(Supplied data begins)

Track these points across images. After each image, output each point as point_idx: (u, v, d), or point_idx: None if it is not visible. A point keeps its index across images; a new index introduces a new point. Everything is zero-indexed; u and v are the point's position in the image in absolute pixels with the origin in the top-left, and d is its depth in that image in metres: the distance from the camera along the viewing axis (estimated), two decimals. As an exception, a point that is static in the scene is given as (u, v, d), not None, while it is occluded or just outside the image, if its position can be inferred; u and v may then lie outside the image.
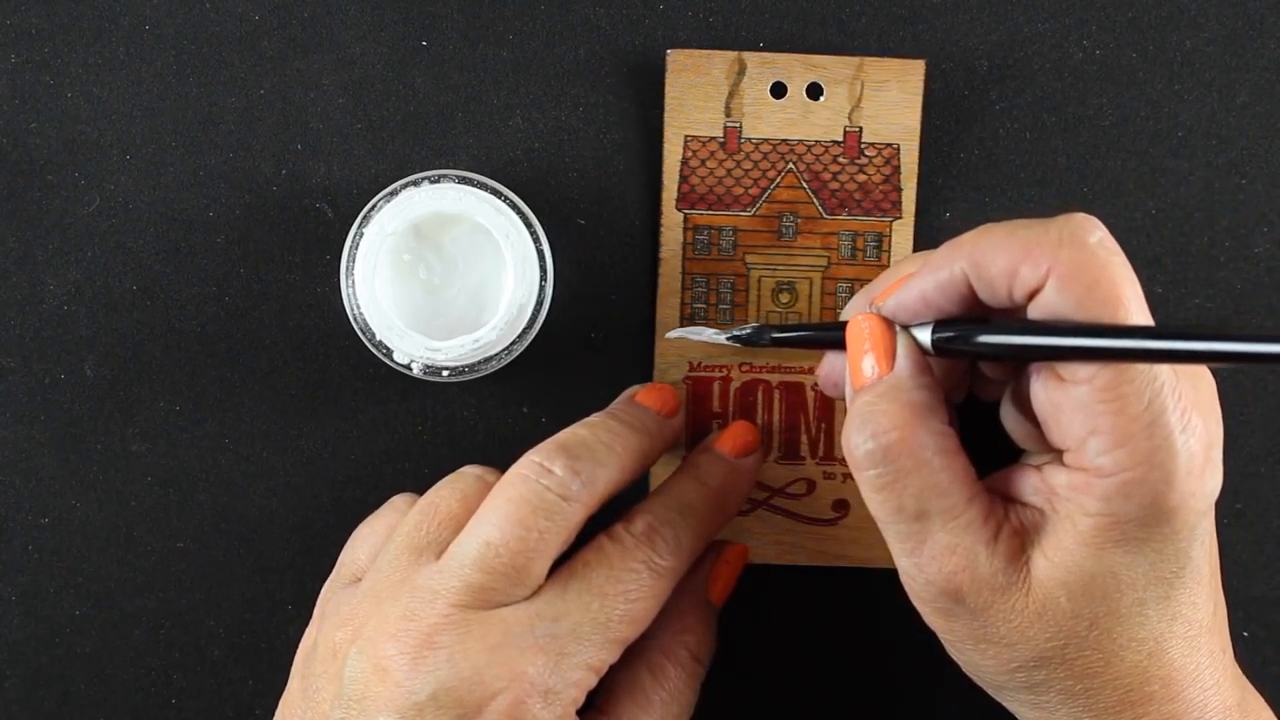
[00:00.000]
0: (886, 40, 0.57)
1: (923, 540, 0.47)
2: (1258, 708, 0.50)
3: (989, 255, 0.46)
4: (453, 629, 0.48)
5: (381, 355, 0.55)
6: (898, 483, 0.47)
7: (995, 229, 0.46)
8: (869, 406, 0.48)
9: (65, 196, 0.57)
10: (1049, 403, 0.46)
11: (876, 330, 0.49)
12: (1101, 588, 0.46)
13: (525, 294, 0.54)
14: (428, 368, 0.55)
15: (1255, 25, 0.58)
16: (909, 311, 0.48)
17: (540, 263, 0.55)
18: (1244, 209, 0.58)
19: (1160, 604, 0.46)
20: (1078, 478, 0.46)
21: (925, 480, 0.47)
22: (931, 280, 0.47)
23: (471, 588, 0.49)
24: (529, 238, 0.55)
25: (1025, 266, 0.45)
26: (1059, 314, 0.45)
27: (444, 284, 0.56)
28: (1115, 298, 0.44)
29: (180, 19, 0.57)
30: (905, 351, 0.48)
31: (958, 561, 0.47)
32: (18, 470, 0.58)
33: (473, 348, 0.54)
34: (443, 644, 0.48)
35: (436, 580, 0.49)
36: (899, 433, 0.47)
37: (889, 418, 0.47)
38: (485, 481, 0.52)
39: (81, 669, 0.58)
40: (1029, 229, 0.45)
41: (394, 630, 0.48)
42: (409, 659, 0.48)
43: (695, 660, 0.54)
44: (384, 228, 0.54)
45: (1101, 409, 0.44)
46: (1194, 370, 0.48)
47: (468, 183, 0.55)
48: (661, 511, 0.52)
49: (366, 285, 0.54)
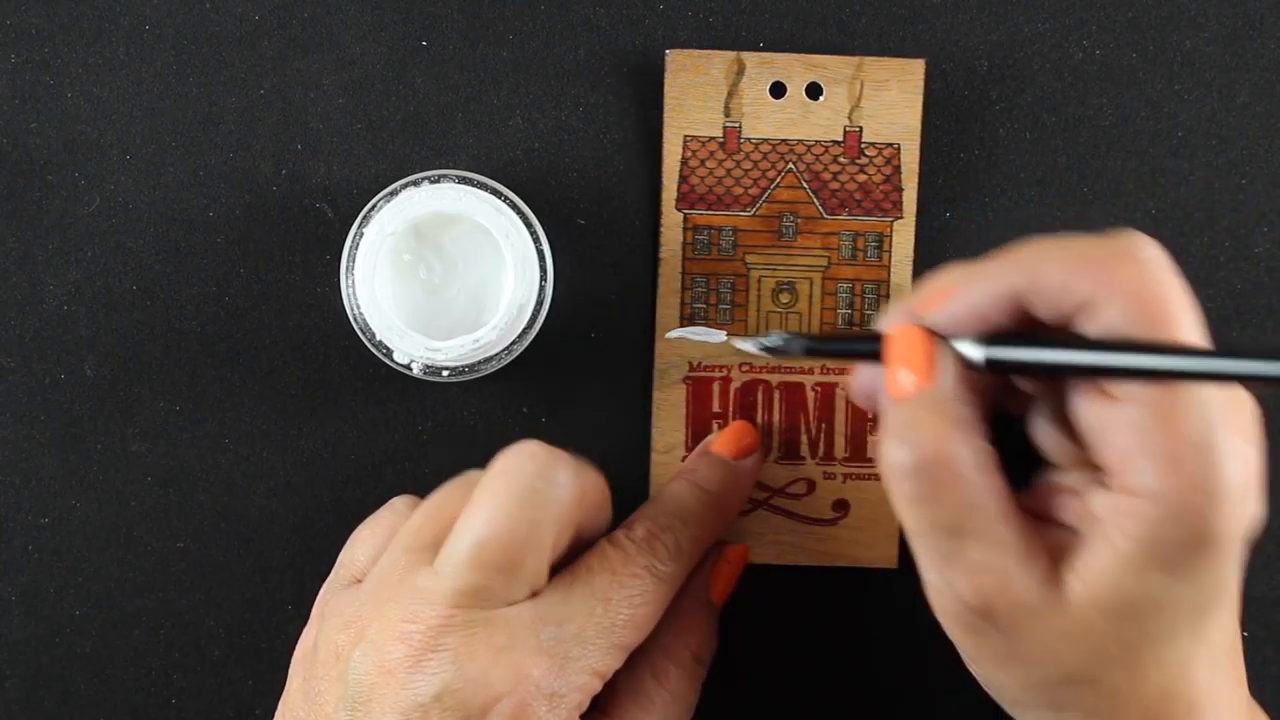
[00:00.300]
0: (886, 40, 0.57)
1: (956, 557, 0.46)
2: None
3: (1045, 268, 0.45)
4: (456, 630, 0.48)
5: (381, 355, 0.55)
6: (935, 498, 0.46)
7: (1050, 242, 0.46)
8: (909, 418, 0.47)
9: (65, 196, 0.57)
10: (1095, 420, 0.45)
11: (919, 341, 0.48)
12: (1138, 610, 0.45)
13: (525, 294, 0.54)
14: (428, 368, 0.55)
15: (1255, 25, 0.58)
16: (957, 323, 0.47)
17: (540, 263, 0.55)
18: (1244, 209, 0.58)
19: (1192, 627, 0.46)
20: (1121, 500, 0.45)
21: (963, 496, 0.46)
22: (983, 292, 0.47)
23: (468, 587, 0.48)
24: (529, 238, 0.55)
25: (1083, 280, 0.44)
26: (1115, 330, 0.44)
27: (444, 284, 0.56)
28: (1172, 316, 0.44)
29: (180, 19, 0.57)
30: (949, 365, 0.47)
31: (992, 580, 0.46)
32: (18, 470, 0.58)
33: (473, 348, 0.54)
34: (446, 645, 0.48)
35: (434, 581, 0.49)
36: (939, 447, 0.46)
37: (930, 431, 0.46)
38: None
39: (81, 669, 0.58)
40: (1086, 243, 0.45)
41: (397, 632, 0.48)
42: (413, 660, 0.48)
43: (697, 661, 0.54)
44: (384, 228, 0.54)
45: (1152, 430, 0.44)
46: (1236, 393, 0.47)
47: (468, 183, 0.55)
48: (661, 517, 0.52)
49: (366, 285, 0.54)
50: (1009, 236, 0.58)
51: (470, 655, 0.48)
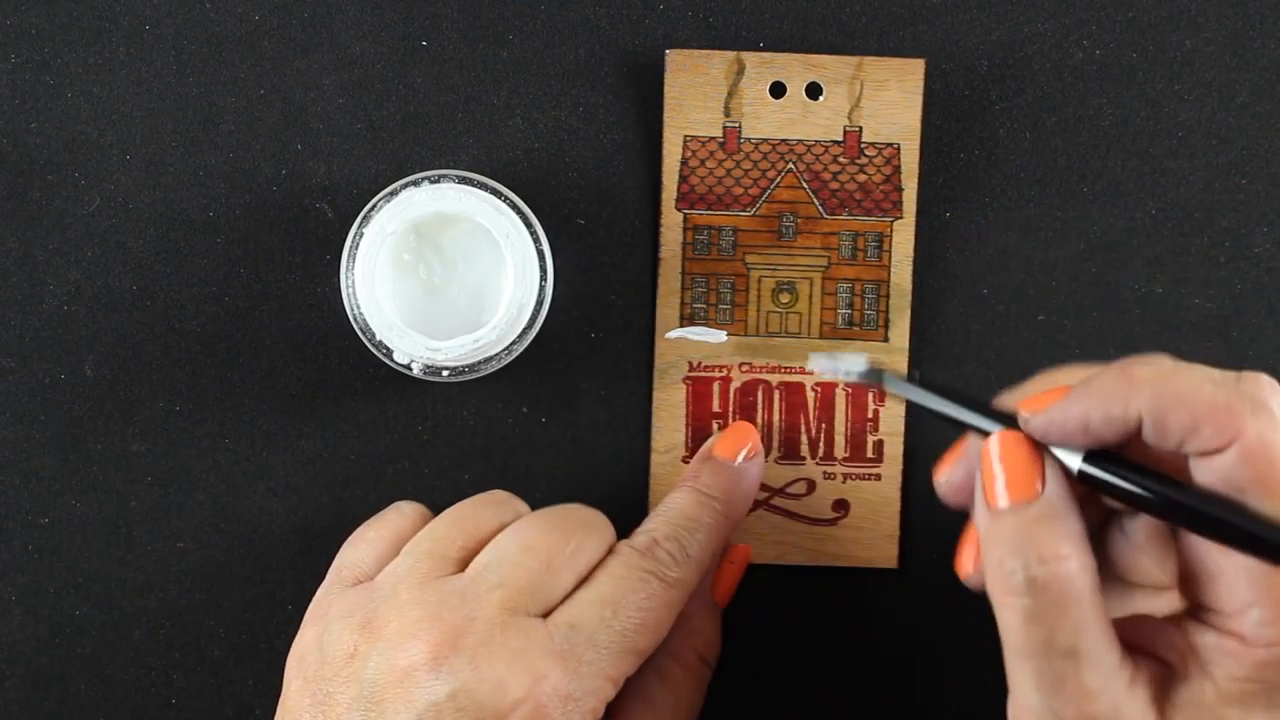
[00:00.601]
0: (886, 40, 0.57)
1: (1065, 679, 0.44)
2: None
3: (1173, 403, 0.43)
4: (476, 633, 0.49)
5: (381, 355, 0.55)
6: (1052, 617, 0.44)
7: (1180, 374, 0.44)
8: (1025, 529, 0.44)
9: (65, 196, 0.57)
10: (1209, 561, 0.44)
11: (1024, 451, 0.45)
12: None
13: (525, 294, 0.54)
14: (428, 368, 0.55)
15: (1255, 25, 0.58)
16: (1063, 434, 0.45)
17: (540, 263, 0.55)
18: (1244, 209, 0.58)
19: None
20: (1229, 642, 0.44)
21: (1080, 618, 0.44)
22: (1101, 411, 0.44)
23: (506, 597, 0.49)
24: (529, 238, 0.55)
25: (1210, 428, 0.43)
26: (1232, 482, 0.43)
27: (444, 284, 0.56)
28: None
29: (180, 19, 0.57)
30: (1056, 476, 0.45)
31: (1101, 708, 0.44)
32: (18, 470, 0.58)
33: (473, 348, 0.54)
34: (466, 646, 0.48)
35: (468, 586, 0.50)
36: (1060, 564, 0.44)
37: (1049, 547, 0.44)
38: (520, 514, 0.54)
39: (81, 669, 0.58)
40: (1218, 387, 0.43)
41: (416, 631, 0.49)
42: (431, 659, 0.48)
43: (702, 662, 0.54)
44: (384, 227, 0.54)
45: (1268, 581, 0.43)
46: None
47: (468, 183, 0.55)
48: (665, 526, 0.53)
49: (367, 285, 0.54)
50: (1009, 236, 0.58)
51: (489, 657, 0.48)
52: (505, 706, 0.48)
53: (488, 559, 0.51)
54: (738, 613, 0.57)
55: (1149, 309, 0.58)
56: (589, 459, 0.58)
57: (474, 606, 0.49)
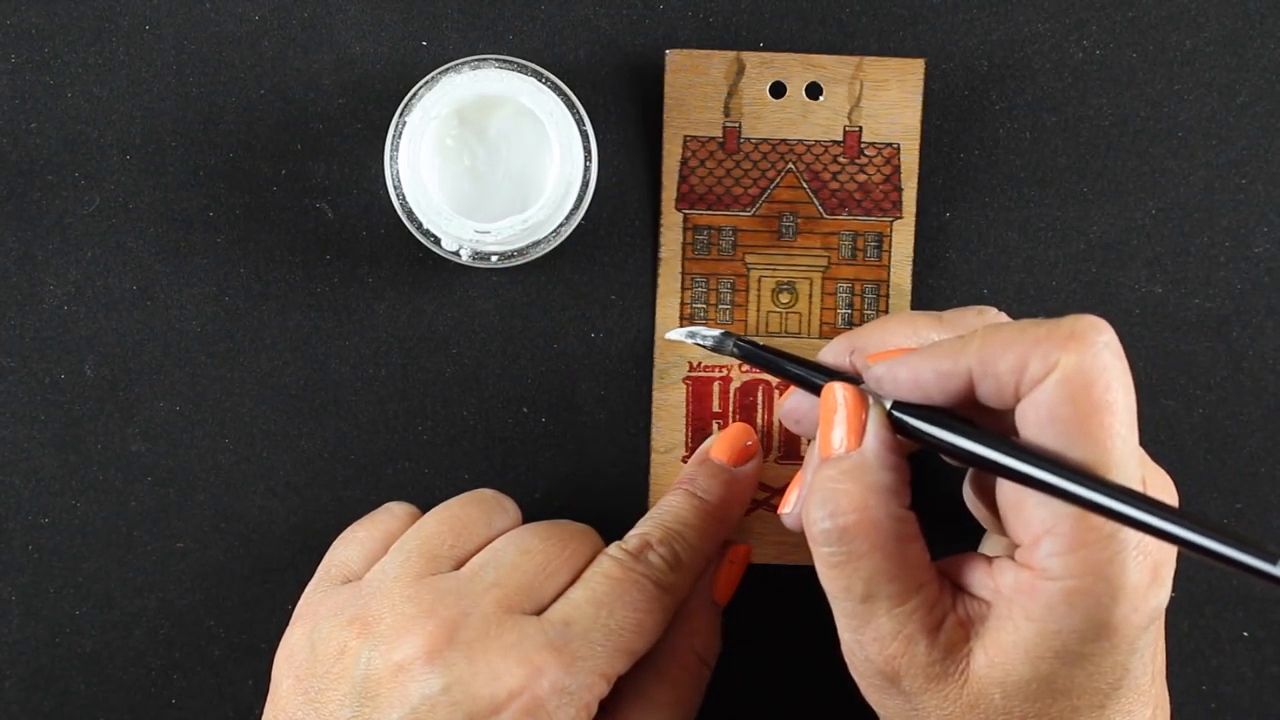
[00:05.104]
0: (886, 40, 0.57)
1: (866, 621, 0.47)
2: None
3: (998, 353, 0.45)
4: (471, 628, 0.49)
5: (429, 243, 0.55)
6: (849, 564, 0.46)
7: (1005, 327, 0.45)
8: (832, 483, 0.47)
9: (65, 196, 0.57)
10: (1013, 493, 0.45)
11: (851, 404, 0.48)
12: (1036, 692, 0.45)
13: (572, 172, 0.54)
14: (476, 253, 0.55)
15: (1255, 25, 0.58)
16: (896, 387, 0.48)
17: (584, 143, 0.55)
18: (1244, 209, 0.58)
19: (1094, 712, 0.46)
20: (1024, 578, 0.45)
21: (877, 565, 0.46)
22: (931, 368, 0.46)
23: (502, 595, 0.50)
24: (572, 118, 0.54)
25: (1034, 361, 0.44)
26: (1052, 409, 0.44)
27: (488, 169, 0.56)
28: (1108, 403, 0.44)
29: (180, 19, 0.57)
30: (875, 429, 0.48)
31: (898, 647, 0.46)
32: (18, 470, 0.58)
33: (521, 228, 0.53)
34: (461, 641, 0.49)
35: (464, 584, 0.50)
36: (858, 515, 0.46)
37: (850, 499, 0.46)
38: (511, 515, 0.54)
39: (81, 669, 0.58)
40: (1039, 326, 0.45)
41: (411, 627, 0.49)
42: (426, 654, 0.48)
43: (701, 662, 0.54)
44: (428, 111, 0.53)
45: (1063, 511, 0.44)
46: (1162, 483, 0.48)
47: (507, 66, 0.55)
48: (658, 530, 0.53)
49: (412, 171, 0.53)
50: (1009, 236, 0.58)
51: (484, 650, 0.48)
52: (501, 698, 0.48)
53: (484, 560, 0.51)
54: (738, 613, 0.57)
55: (1149, 309, 0.58)
56: (589, 459, 0.58)
57: (469, 603, 0.49)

(Supplied data ends)

Work task - Repeat every record precisely. Any picture among them stays out of the copy.

Written reply -
Track these points across images. After each image, output each point as point_idx: (u, v, d), or point_idx: None if it is not visible. A point keeps its index across images; a new index introduces a new point. Everything is zero-indexed; u and v are the point's position in the image in absolute pixels with the origin in the top-left, and d is its depth in that image in metres: the distance from the camera along the viewing axis (estimated), two decimals. As an exception, a point that is static in the scene is given as (u, v, d), not None, while it is occluded or just outside the image, if its position can be inferred; u and v may then lie outside the image.
[00:00.000]
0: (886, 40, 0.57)
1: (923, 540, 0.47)
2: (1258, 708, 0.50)
3: (989, 255, 0.46)
4: (453, 629, 0.48)
5: (381, 355, 0.55)
6: (898, 483, 0.47)
7: (995, 229, 0.46)
8: (869, 406, 0.48)
9: (65, 196, 0.57)
10: (1049, 403, 0.46)
11: (876, 330, 0.49)
12: (1101, 588, 0.46)
13: (525, 294, 0.54)
14: (428, 368, 0.55)
15: (1255, 25, 0.58)
16: (909, 311, 0.48)
17: (540, 263, 0.55)
18: (1244, 209, 0.58)
19: (1160, 604, 0.46)
20: (1078, 478, 0.46)
21: (925, 480, 0.47)
22: (931, 280, 0.47)
23: (471, 588, 0.49)
24: (529, 238, 0.55)
25: (1025, 266, 0.45)
26: (1059, 314, 0.45)
27: (444, 284, 0.56)
28: (1115, 298, 0.44)
29: (180, 19, 0.57)
30: (905, 351, 0.48)
31: (958, 561, 0.47)
32: (18, 470, 0.58)
33: (473, 348, 0.54)
34: (443, 644, 0.48)
35: (436, 580, 0.49)
36: (899, 433, 0.47)
37: (889, 418, 0.47)
38: (485, 481, 0.52)
39: (81, 669, 0.58)
40: (1029, 229, 0.45)
41: (394, 630, 0.48)
42: (409, 659, 0.48)
43: (695, 660, 0.54)
44: (384, 228, 0.54)
45: (1101, 409, 0.44)
46: (1194, 370, 0.48)
47: (468, 183, 0.55)
48: (661, 511, 0.52)
49: (366, 285, 0.54)
[00:00.300]
0: (886, 40, 0.57)
1: (956, 557, 0.46)
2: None
3: (1045, 268, 0.45)
4: (456, 630, 0.48)
5: (381, 355, 0.55)
6: (935, 498, 0.46)
7: (1050, 242, 0.46)
8: (909, 418, 0.47)
9: (65, 196, 0.57)
10: (1095, 420, 0.45)
11: (919, 341, 0.48)
12: (1138, 610, 0.45)
13: (525, 294, 0.54)
14: (428, 368, 0.55)
15: (1255, 25, 0.58)
16: (957, 323, 0.47)
17: (540, 263, 0.55)
18: (1244, 209, 0.58)
19: (1192, 627, 0.46)
20: (1121, 500, 0.45)
21: (963, 496, 0.46)
22: (983, 292, 0.47)
23: (468, 587, 0.48)
24: (529, 238, 0.55)
25: (1083, 280, 0.44)
26: (1115, 330, 0.44)
27: (444, 284, 0.56)
28: (1172, 316, 0.44)
29: (180, 19, 0.57)
30: (949, 365, 0.47)
31: (992, 580, 0.46)
32: (18, 470, 0.58)
33: (473, 348, 0.54)
34: (446, 645, 0.48)
35: (434, 581, 0.49)
36: (939, 447, 0.46)
37: (930, 431, 0.46)
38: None
39: (81, 669, 0.58)
40: (1086, 243, 0.45)
41: (397, 632, 0.48)
42: (413, 660, 0.48)
43: (697, 661, 0.54)
44: (384, 228, 0.54)
45: (1152, 430, 0.44)
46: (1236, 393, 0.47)
47: (468, 183, 0.55)
48: (661, 517, 0.52)
49: (366, 285, 0.54)
50: (1009, 236, 0.58)
51: (470, 655, 0.48)
[00:00.601]
0: (886, 40, 0.57)
1: (1065, 679, 0.44)
2: None
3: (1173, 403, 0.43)
4: (476, 633, 0.49)
5: (381, 355, 0.55)
6: (1052, 617, 0.44)
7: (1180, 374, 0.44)
8: (1025, 529, 0.44)
9: (65, 196, 0.57)
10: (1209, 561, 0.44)
11: (1024, 451, 0.45)
12: None
13: (525, 294, 0.54)
14: (428, 368, 0.55)
15: (1255, 25, 0.58)
16: (1063, 434, 0.45)
17: (540, 263, 0.55)
18: (1244, 209, 0.58)
19: None
20: (1229, 642, 0.44)
21: (1080, 618, 0.44)
22: (1101, 411, 0.44)
23: (506, 597, 0.49)
24: (529, 238, 0.55)
25: (1210, 428, 0.43)
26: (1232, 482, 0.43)
27: (444, 284, 0.56)
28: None
29: (180, 19, 0.57)
30: (1056, 476, 0.45)
31: (1101, 708, 0.44)
32: (18, 470, 0.58)
33: (473, 348, 0.54)
34: (466, 646, 0.48)
35: (468, 586, 0.50)
36: (1060, 564, 0.44)
37: (1049, 547, 0.44)
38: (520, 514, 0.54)
39: (81, 669, 0.58)
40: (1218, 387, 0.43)
41: (416, 631, 0.49)
42: (431, 659, 0.48)
43: (702, 662, 0.54)
44: (384, 227, 0.54)
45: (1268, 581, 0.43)
46: None
47: (468, 183, 0.55)
48: (665, 526, 0.53)
49: (367, 285, 0.54)
50: (1009, 236, 0.58)
51: (489, 657, 0.48)
52: (505, 706, 0.48)
53: (488, 559, 0.51)
54: (738, 613, 0.57)
55: (1149, 309, 0.58)
56: (589, 459, 0.58)
57: (474, 606, 0.49)
[00:05.104]
0: (886, 40, 0.57)
1: (866, 621, 0.47)
2: None
3: (998, 353, 0.45)
4: (471, 628, 0.49)
5: (429, 243, 0.55)
6: (849, 564, 0.46)
7: (1005, 327, 0.45)
8: (832, 483, 0.47)
9: (65, 196, 0.57)
10: (1013, 493, 0.45)
11: (851, 404, 0.48)
12: (1036, 692, 0.45)
13: (572, 172, 0.54)
14: (476, 253, 0.55)
15: (1255, 25, 0.58)
16: (896, 387, 0.48)
17: (584, 143, 0.55)
18: (1244, 209, 0.58)
19: (1094, 712, 0.46)
20: (1024, 578, 0.45)
21: (877, 565, 0.46)
22: (931, 368, 0.46)
23: (502, 595, 0.50)
24: (572, 118, 0.54)
25: (1034, 361, 0.44)
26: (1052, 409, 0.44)
27: (488, 169, 0.56)
28: (1108, 403, 0.44)
29: (180, 19, 0.57)
30: (875, 429, 0.48)
31: (898, 647, 0.46)
32: (18, 470, 0.58)
33: (521, 228, 0.53)
34: (461, 641, 0.49)
35: (464, 584, 0.50)
36: (858, 515, 0.46)
37: (850, 499, 0.46)
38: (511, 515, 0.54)
39: (81, 669, 0.58)
40: (1039, 326, 0.45)
41: (411, 627, 0.49)
42: (426, 654, 0.48)
43: (701, 662, 0.54)
44: (428, 111, 0.53)
45: (1063, 511, 0.44)
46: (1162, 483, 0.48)
47: (507, 66, 0.55)
48: (658, 530, 0.53)
49: (412, 171, 0.53)
50: (1009, 236, 0.58)
51: (484, 650, 0.48)
52: (501, 698, 0.48)
53: (484, 560, 0.51)
54: (738, 613, 0.57)
55: (1149, 309, 0.58)
56: (589, 459, 0.58)
57: (469, 603, 0.49)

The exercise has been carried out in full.